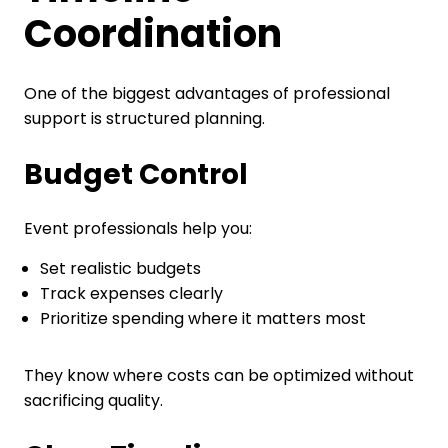
Coordination
One of the biggest advantages of professional
support is structured planning.
Budget Control
Event professionals help you:
Set realistic budgets
Track expenses clearly
Prioritize spending where it matters most
They know where costs can be optimized without
sacrificing quality.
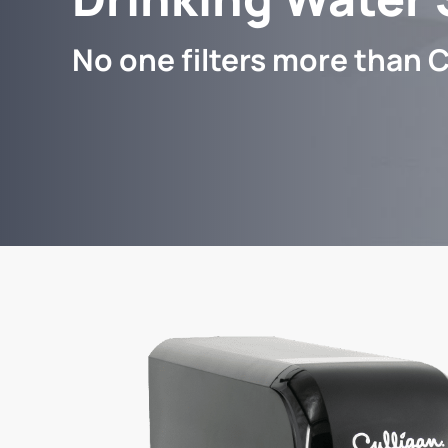
No one filters more than C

—————

▶ **PROBLEM DESCRIPTION**:
Could you print all of the entries exactly, skipping the images?

▶ **PROBLEM SOLUTION**:
Coordination
One of the biggest advantages of professional
support is structured planning.
Budget Control
Event professionals help you:
Set realistic budgets
Track expenses clearly
Prioritize spending where it matters most
They know where costs can be optimized without
sacrificing quality.
No one filters more than C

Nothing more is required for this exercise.